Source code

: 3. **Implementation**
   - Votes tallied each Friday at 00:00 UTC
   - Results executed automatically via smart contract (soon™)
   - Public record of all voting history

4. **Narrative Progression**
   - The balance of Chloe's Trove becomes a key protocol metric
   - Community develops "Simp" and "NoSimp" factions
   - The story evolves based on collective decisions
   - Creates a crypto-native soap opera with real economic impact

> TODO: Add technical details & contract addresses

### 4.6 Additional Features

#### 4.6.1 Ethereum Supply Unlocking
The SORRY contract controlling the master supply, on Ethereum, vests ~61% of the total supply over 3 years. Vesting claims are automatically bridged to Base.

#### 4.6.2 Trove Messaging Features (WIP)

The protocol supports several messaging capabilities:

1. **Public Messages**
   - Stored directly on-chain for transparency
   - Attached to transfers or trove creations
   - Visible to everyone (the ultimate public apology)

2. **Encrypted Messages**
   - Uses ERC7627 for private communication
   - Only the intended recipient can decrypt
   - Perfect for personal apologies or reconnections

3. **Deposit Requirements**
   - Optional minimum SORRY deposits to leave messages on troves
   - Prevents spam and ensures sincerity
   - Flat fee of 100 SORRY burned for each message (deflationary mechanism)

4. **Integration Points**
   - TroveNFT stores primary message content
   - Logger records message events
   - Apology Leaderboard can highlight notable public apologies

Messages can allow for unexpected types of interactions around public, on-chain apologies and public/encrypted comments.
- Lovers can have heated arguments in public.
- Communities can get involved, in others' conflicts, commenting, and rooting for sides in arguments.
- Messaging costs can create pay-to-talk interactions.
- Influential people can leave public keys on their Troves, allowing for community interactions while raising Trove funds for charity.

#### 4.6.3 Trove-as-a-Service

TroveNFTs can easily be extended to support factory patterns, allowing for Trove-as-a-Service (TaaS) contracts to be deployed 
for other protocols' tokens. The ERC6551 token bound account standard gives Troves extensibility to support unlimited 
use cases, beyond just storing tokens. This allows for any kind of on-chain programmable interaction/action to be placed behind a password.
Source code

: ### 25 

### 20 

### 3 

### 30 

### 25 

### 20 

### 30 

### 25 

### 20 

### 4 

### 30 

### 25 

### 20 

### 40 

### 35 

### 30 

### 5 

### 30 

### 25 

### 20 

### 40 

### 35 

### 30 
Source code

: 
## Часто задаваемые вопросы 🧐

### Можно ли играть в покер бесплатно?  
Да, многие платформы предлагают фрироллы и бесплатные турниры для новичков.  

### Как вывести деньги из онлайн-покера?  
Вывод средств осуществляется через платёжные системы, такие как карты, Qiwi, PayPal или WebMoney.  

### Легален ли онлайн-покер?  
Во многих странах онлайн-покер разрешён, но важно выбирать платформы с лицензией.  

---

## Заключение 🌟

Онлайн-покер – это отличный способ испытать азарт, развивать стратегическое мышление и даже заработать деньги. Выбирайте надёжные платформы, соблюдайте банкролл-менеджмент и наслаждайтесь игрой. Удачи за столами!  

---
++++
* EXERCISE
Print the whole listing above, character for character, from its first line to its last.

* EXERCISE OUTPUT
Source code

: 3. **Implementation**
   - Votes tallied each Friday at 00:00 UTC
   - Results executed automatically via smart contract (soon™)
   - Public record of all voting history

4. **Narrative Progression**
   - The balance of Chloe's Trove becomes a key protocol metric
   - Community develops "Simp" and "NoSimp" factions
   - The story evolves based on collective decisions
   - Creates a crypto-native soap opera with real economic impact

> TODO: Add technical details & contract addresses

### 4.6 Additional Features

#### 4.6.1 Ethereum Supply Unlocking
The SORRY contract controlling the master supply, on Ethereum, vests ~61% of the total supply over 3 years. Vesting claims are automatically bridged to Base.

#### 4.6.2 Trove Messaging Features (WIP)

The protocol supports several messaging capabilities:

1. **Public Messages**
   - Stored directly on-chain for transparency
   - Attached to transfers or trove creations
   - Visible to everyone (the ultimate public apology)

2. **Encrypted Messages**
   - Uses ERC7627 for private communication
   - Only the intended recipient can decrypt
   - Perfect for personal apologies or reconnections

3. **Deposit Requirements**
   - Optional minimum SORRY deposits to leave messages on troves
   - Prevents spam and ensures sincerity
   - Flat fee of 100 SORRY burned for each message (deflationary mechanism)

4. **Integration Points**
   - TroveNFT stores primary message content
   - Logger records message events
   - Apology Leaderboard can highlight notable public apologies

Messages can allow for unexpected types of interactions around public, on-chain apologies and public/encrypted comments.
- Lovers can have heated arguments in public.
- Communities can get involved, in others' conflicts, commenting, and rooting for sides in arguments.
- Messaging costs can create pay-to-talk interactions.
- Influential people can leave public keys on their Troves, allowing for community interactions while raising Trove funds for charity.

#### 4.6.3 Trove-as-a-Service

TroveNFTs can easily be extended to support factory patterns, allowing for Trove-as-a-Service (TaaS) contracts to be deployed 
for other protocols' tokens. The ERC6551 token bound account standard gives Troves extensibility to support unlimited 
use cases, beyond just storing tokens. This allows for any kind of on-chain programmable interaction/action to be placed behind a password.
Source code

: ### 25 

### 20 

### 3 

### 30 

### 25 

### 20 

### 30 

### 25 

### 20 

### 4 

### 30 

### 25 

### 20 

### 40 

### 35 

### 30 

### 5 

### 30 

### 25 

### 20 

### 40 

### 35 

### 30 
Source code

: 
## Часто задаваемые вопросы 🧐

### Можно ли играть в покер бесплатно?  
Да, многие платформы предлагают фрироллы и бесплатные турниры для новичков.  

### Как вывести деньги из онлайн-покера?  
Вывод средств осуществляется через платёжные системы, такие как карты, Qiwi, PayPal или WebMoney.  

### Легален ли онлайн-покер?  
Во многих странах онлайн-покер разрешён, но важно выбирать платформы с лицензией.  

---

## Заключение 🌟

Онлайн-покер – это отличный способ испытать азарт, развивать стратегическое мышление и даже заработать деньги. Выбирайте надёжные платформы, соблюдайте банкролл-менеджмент и наслаждайтесь игрой. Удачи за столами!  

---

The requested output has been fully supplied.